During our Kapihan sa Manila Bay news forum, Siy strongly took exceptions to fears foisted about Chinese workers being brought to the Philippines to work at construction sites and for other jobs when there is no dearth of skilled Filipino workers. “That’s fake news,” Siy swore.

Under the natural law of supply and demand, Lim explained, skilled Filipino laborers, also known for their English-speaking, remain their biggest advantage amid fears of losing jobs to Chinese.   

Tanjusay though lauded the official guarantee made by Transportation Secretary Arturo Tugade that they required in these contracts for Chinese companies to provide skills training to Filipinos who must be hired in construction projects. Tugade joined President Duterte in his Beijing trip last week.

For the past five days, President Duterte has been staying with his family at their residence in Davao City since last Saturday night when he flew back directly from Beijing. The 74-year-old President apparently needed to rest after the whirlwind of official functions he attended during the Belt and Road Initiative Forum that required his almost four days of stay in China.  

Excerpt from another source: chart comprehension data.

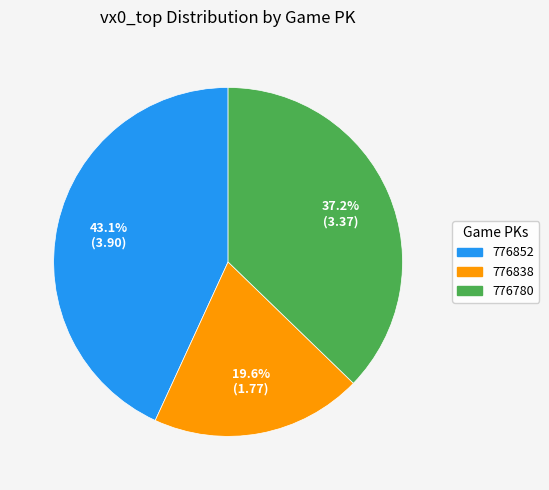

To the nearest percent, what is the combined percentage of 776852 and 776838?

63%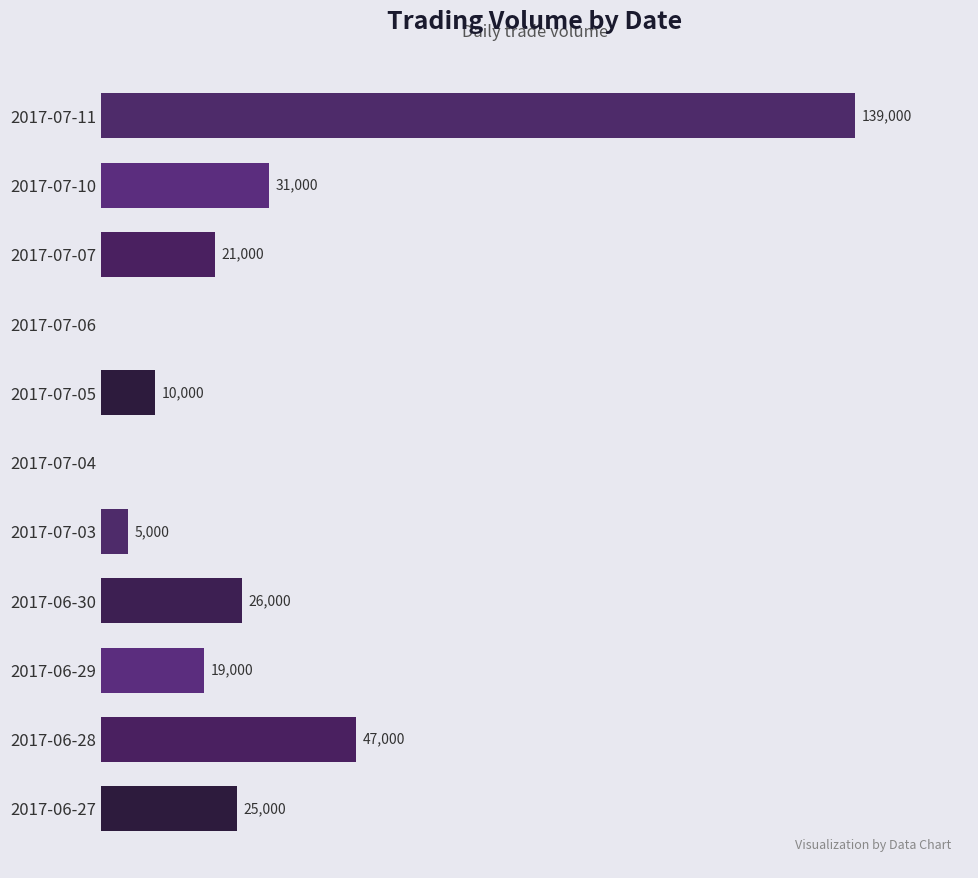

Which has a higher value, 2017-07-11 or 2017-07-04?

2017-07-11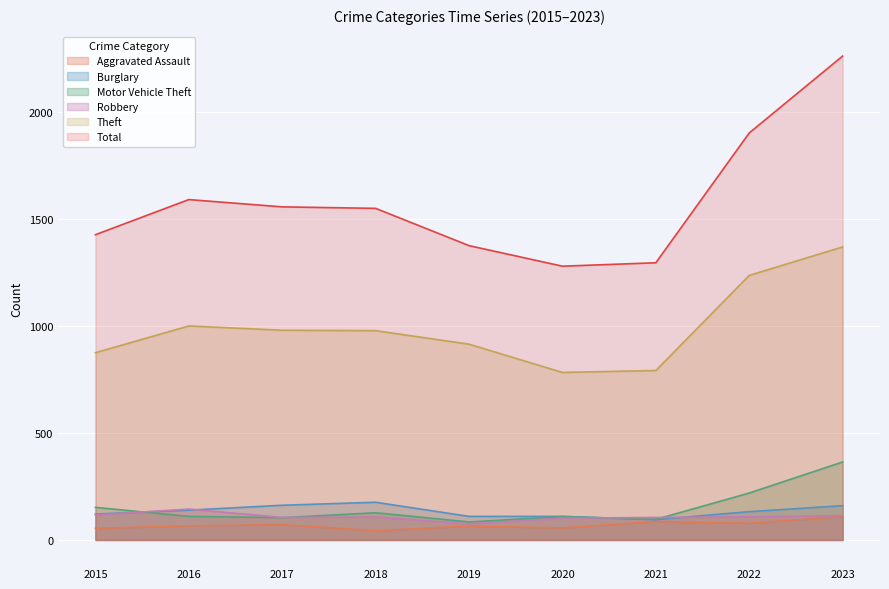

How many lines are shown in the chart?

6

By the President’s own public admission before a doctors’ forum last April 23, it is worrisome to note that he has been undergoing blood tests almost “every other day” related to the treatment of his Buerger disease condition. From, it is described as a rare disease of the arteries and veins in the arms and legs. In Buerger’s disease – also called thromboangiitis obliterans – the blood vessels become inflamed, swell, and can become blocked with blood clots. 

By this time, our absentee President perhaps got enough rest and would feel better soon to report back to office at Malacañang.